Reading text
* * *

March 2019 Design & Art Event Hotlist

After all the rain these past couple of months (anyone else just over “atmospheric rivers”?), we are eager to get out of our studios and stretch our creative muscles. Arianna Orland and Dava Guthmiller, In/Visible Talks’ co-founders and both long-time practicing designers, have kept tabs on all the upcoming events in the Bay Area, and they have some suggestions for where you might go and what you might do to get inspired. March’s curated list includes lectures, exhibitions, and a fantastic painting competition. Reserve your tickets soon.

Binary Salon.

We love medium crossovers. By artists and for artists, Binary Salons are places where creatives who are working at the intersection of art+tech come together to collaborate, share ideas, and practice their crafts. This Binary Salon features presentations by installation and graphic artist Anastasia Victor and new media artist Tyler Freeman. Ages 21+. Free with RSVP. March 5, 6:00–9:00 pm. The Midway Gallery, 900 Marin Street, San Francisco.

Jenny Odell: Open Source Intelligence.

* * *

Exercise data
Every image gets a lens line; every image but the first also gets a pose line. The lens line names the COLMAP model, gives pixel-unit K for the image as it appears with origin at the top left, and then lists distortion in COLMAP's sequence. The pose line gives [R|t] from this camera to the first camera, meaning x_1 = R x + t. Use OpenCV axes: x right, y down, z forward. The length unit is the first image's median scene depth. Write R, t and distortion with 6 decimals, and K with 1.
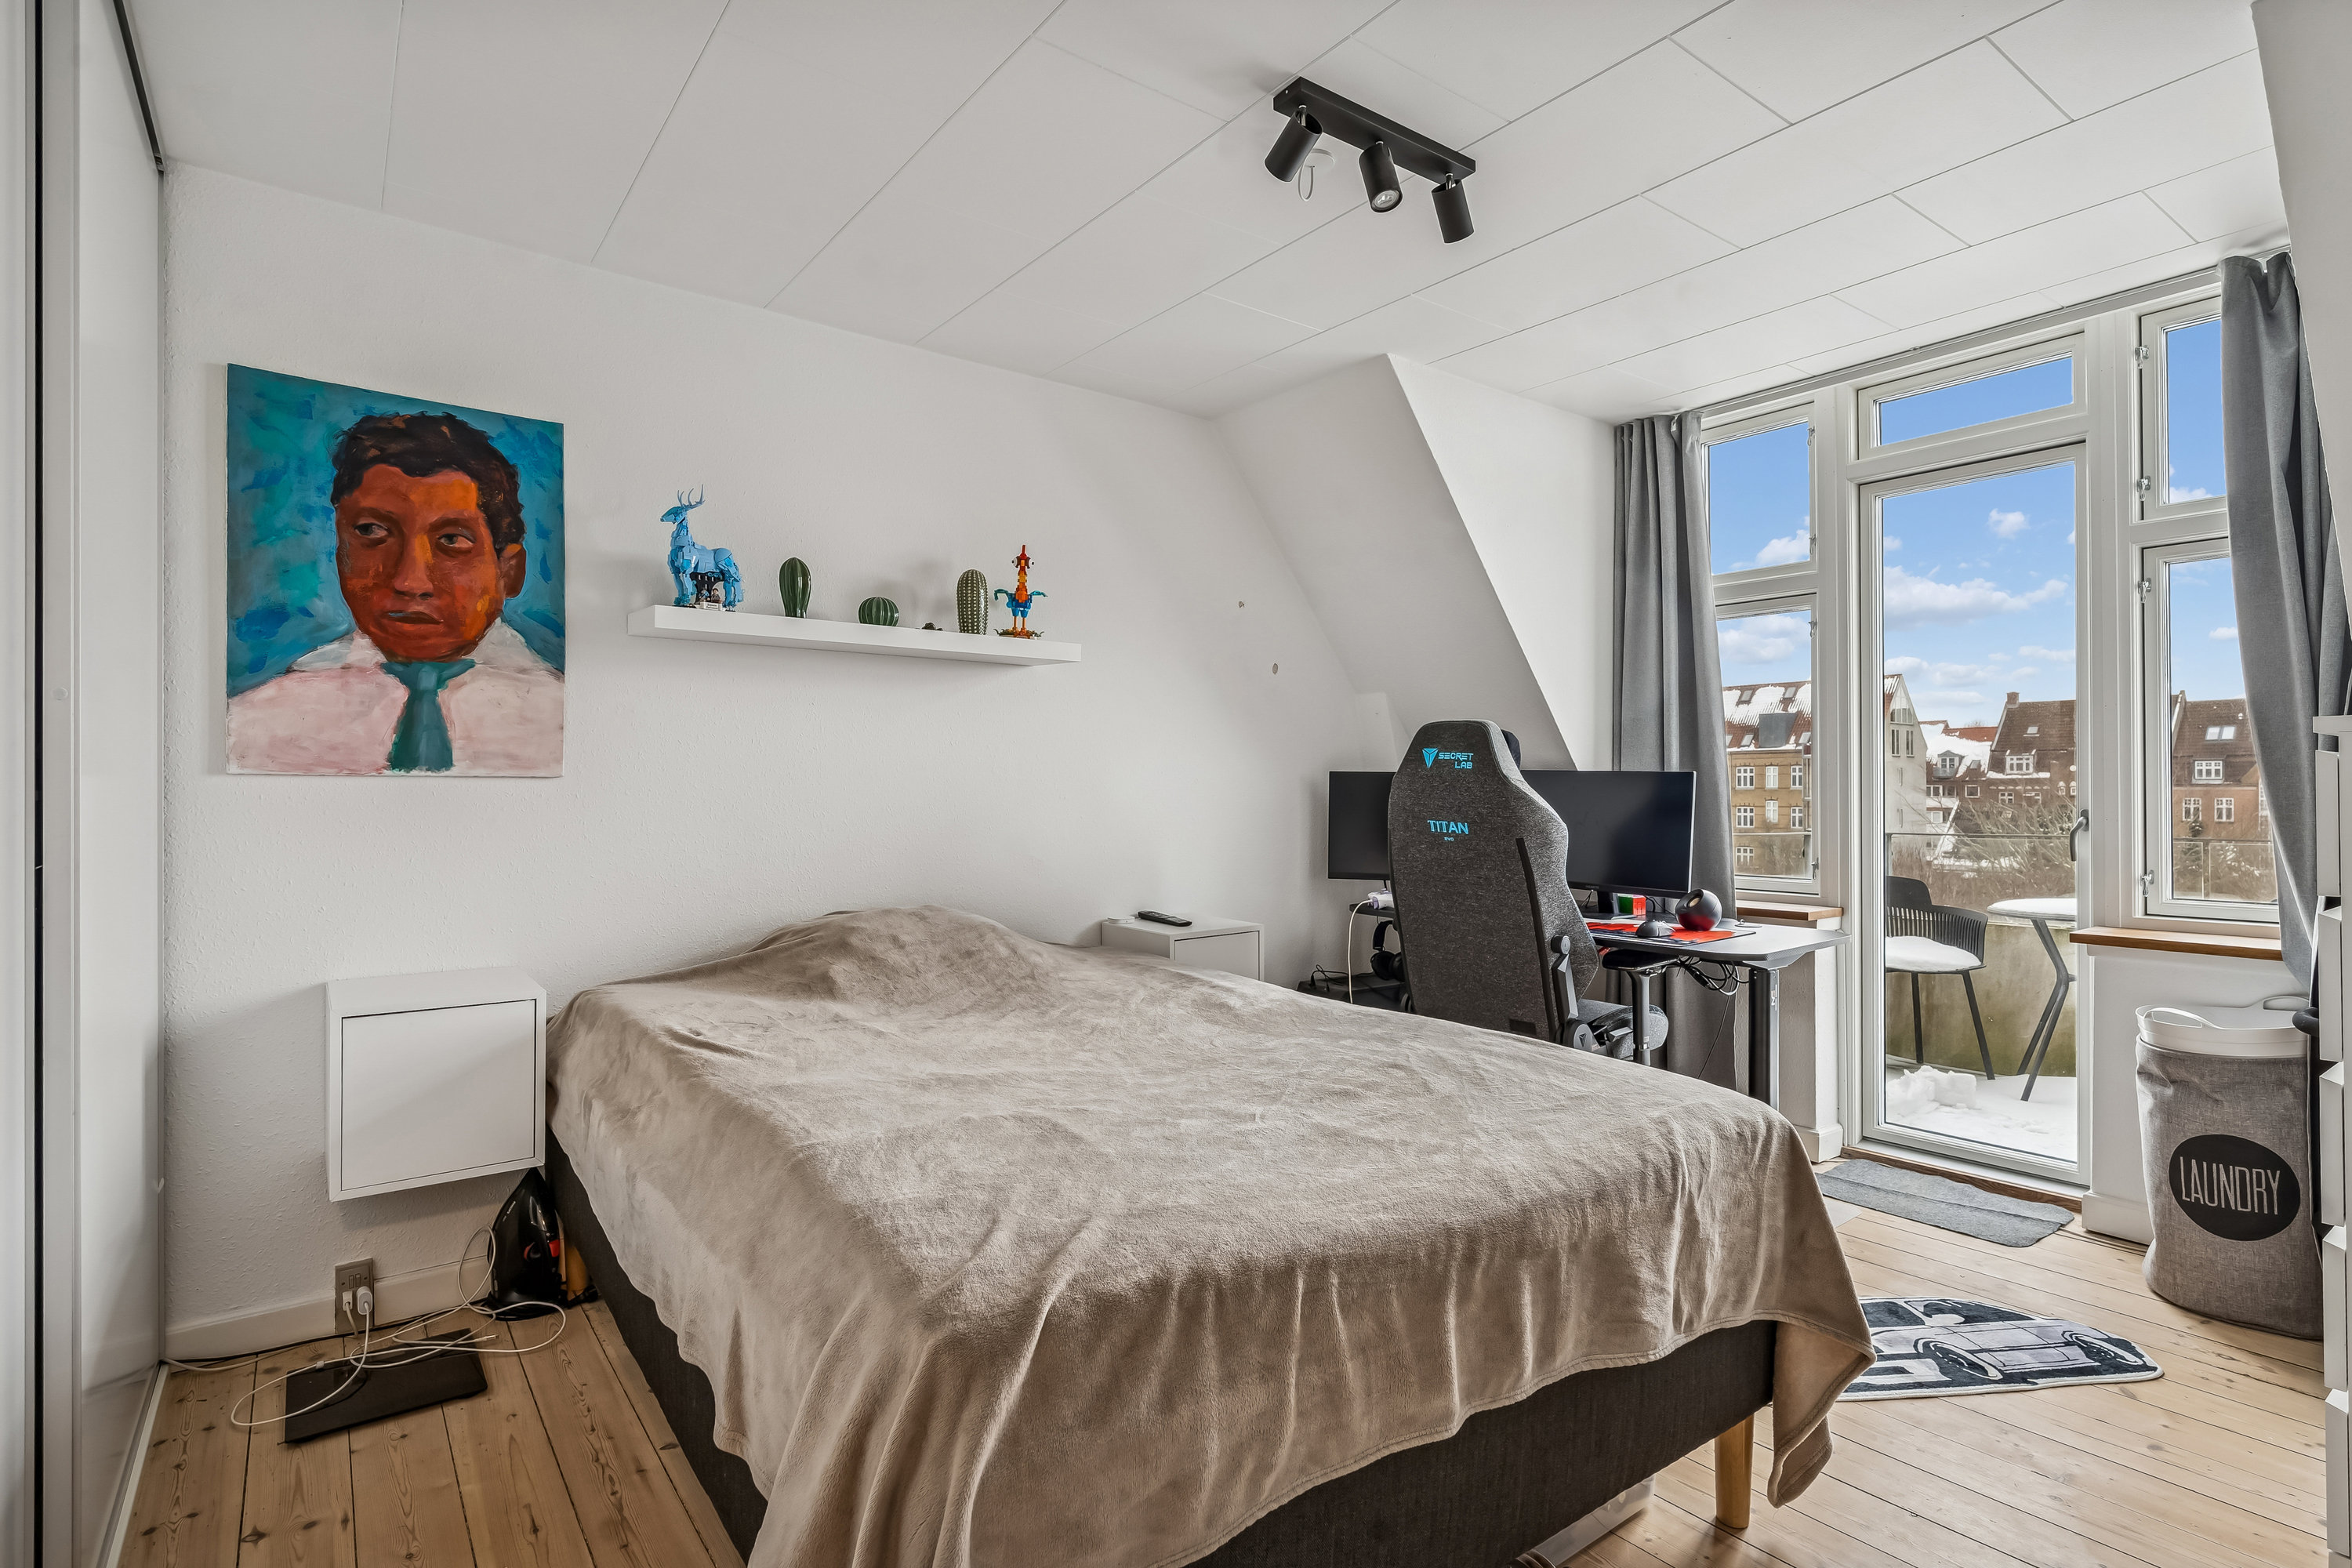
lens RADIAL K [[1207.4, 0, 1198.3], [0, 1207.4, 782.7], [0, 0, 1]] dist [0.000490, 0.000455]
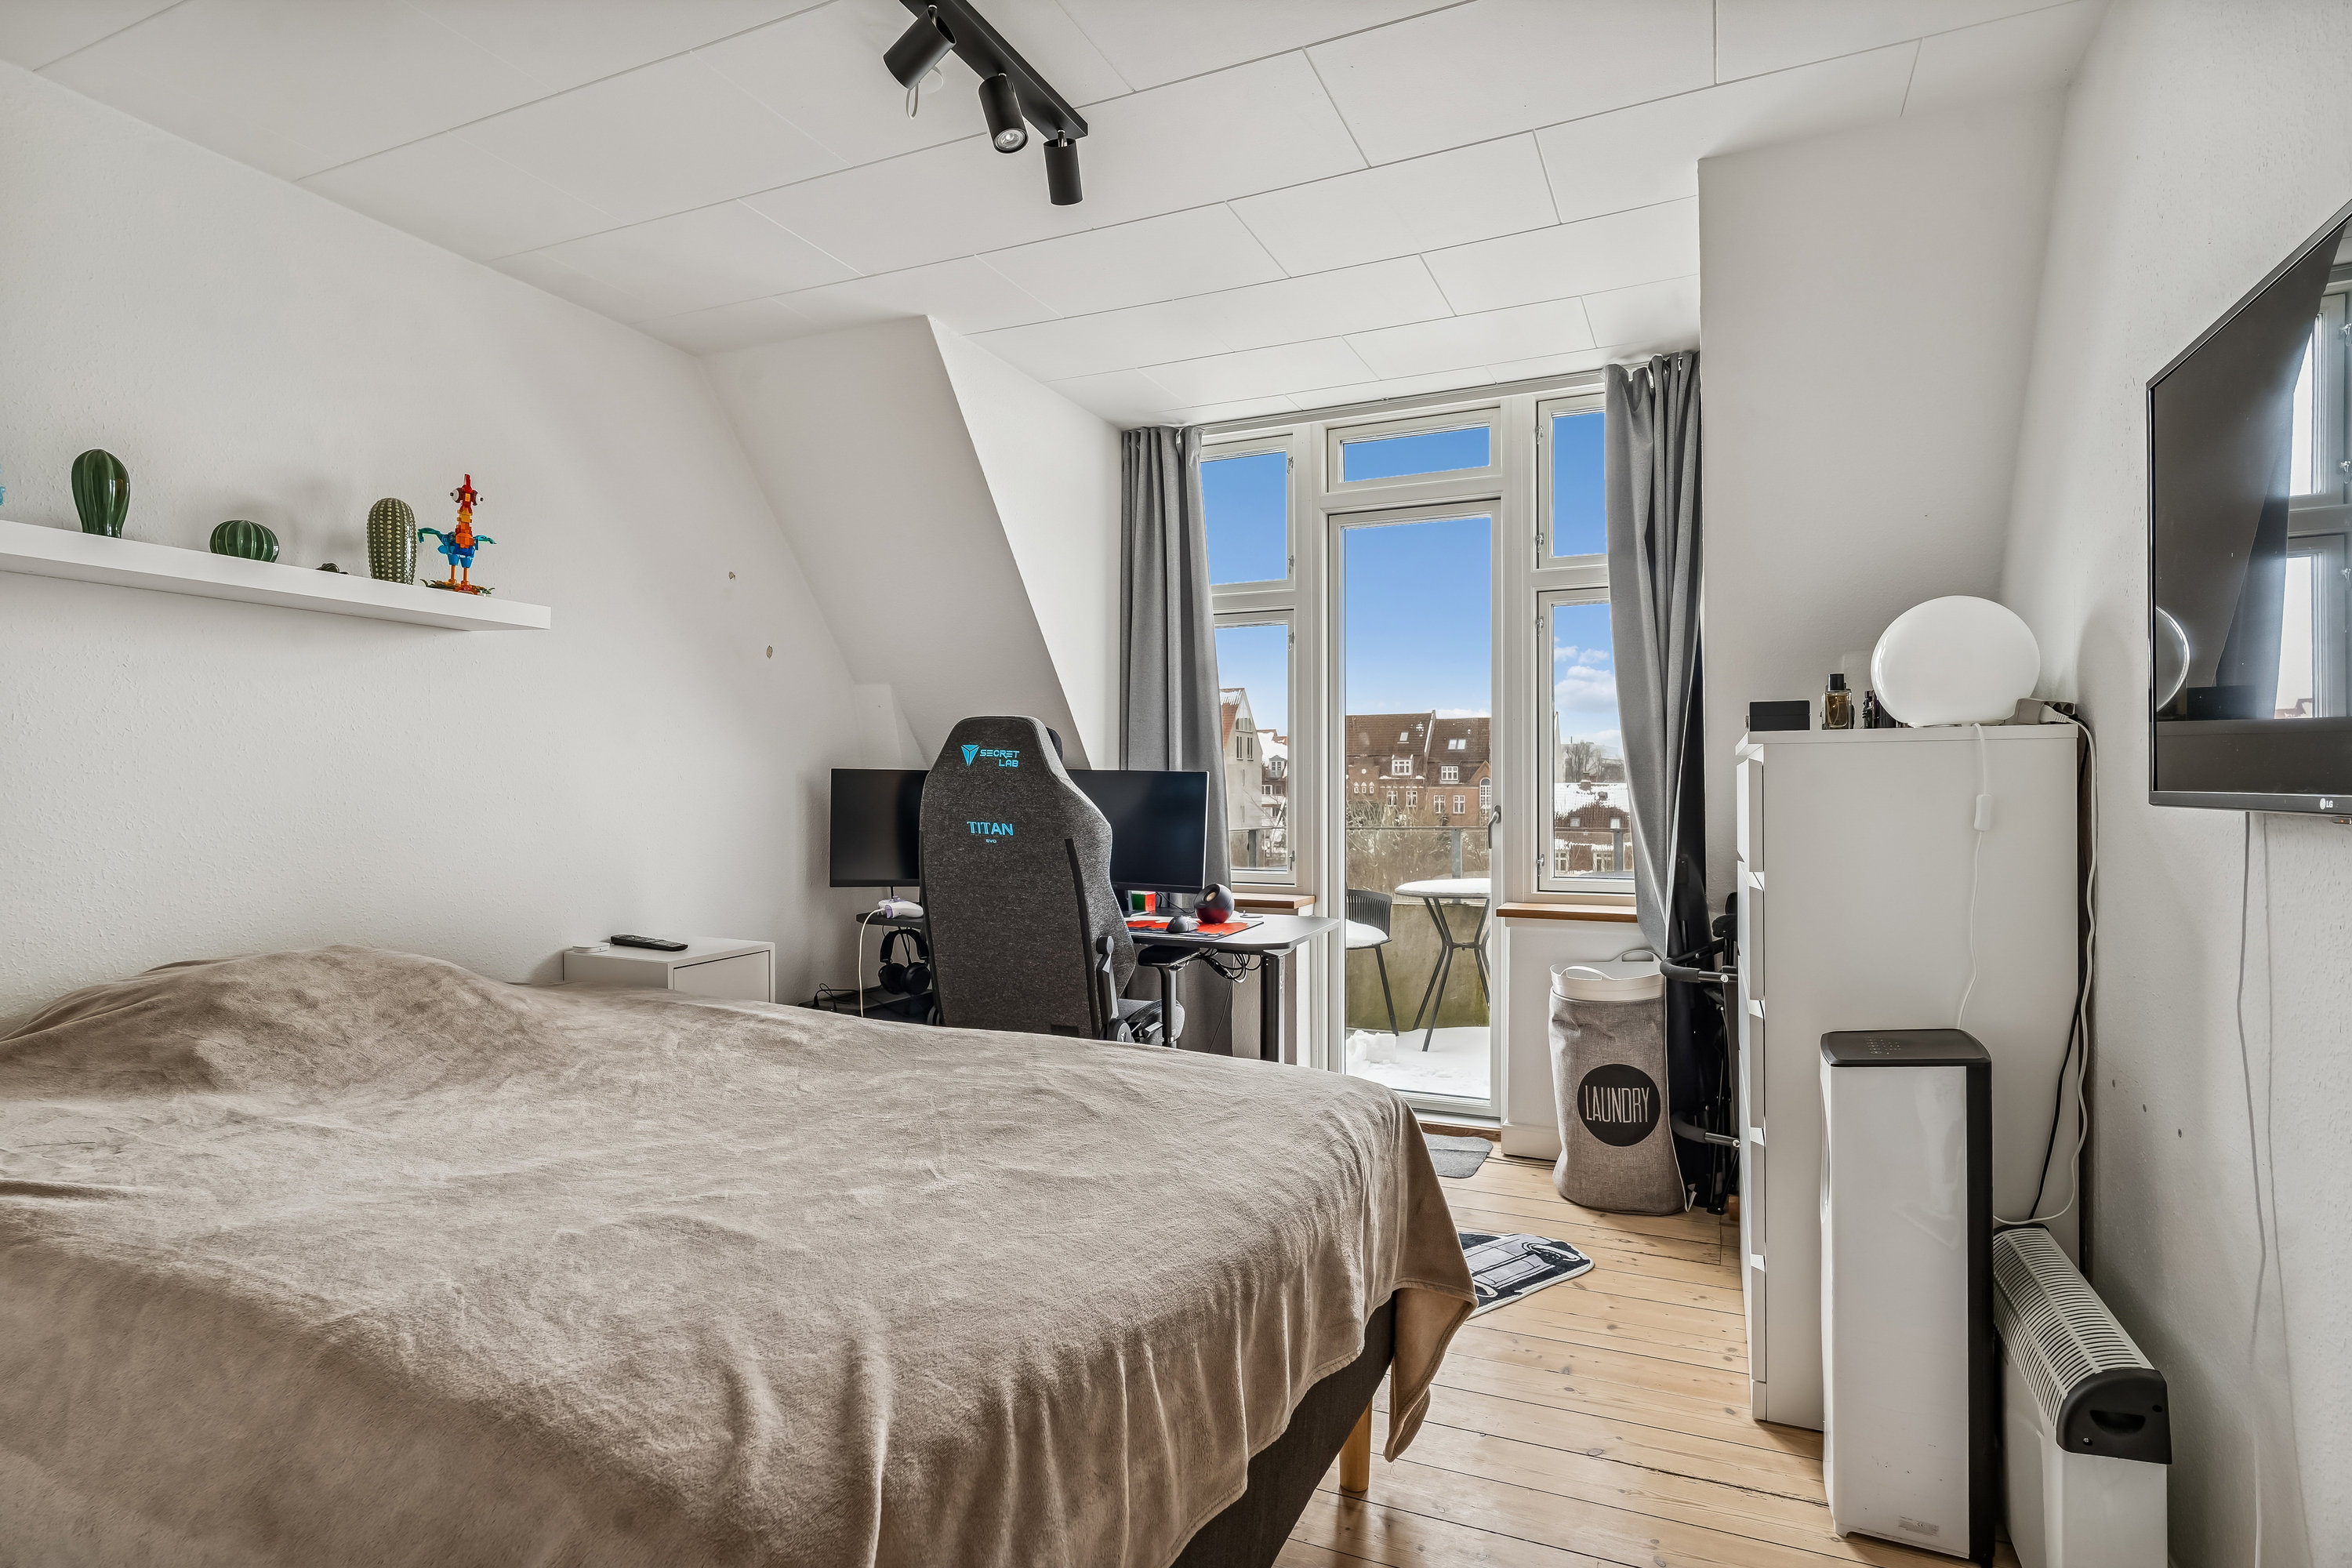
lens RADIAL K [[1207.4, 0, 1171.2], [0, 1207.4, 790.6], [0, 0, 1]] dist [0.000490, 0.000455]
pose [[0.875536, -0.000743, 0.483153, -0.144090], [-0.002833, 0.999974, 0.006673, 0.000435], [-0.483145, -0.007211, 0.875511, 0.115249]]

* * *

Problem description
In the March 2019 event hotlist, where is the Binary Salon held?

The answer
The Midway Gallery, 900 Marin Street, San Francisco.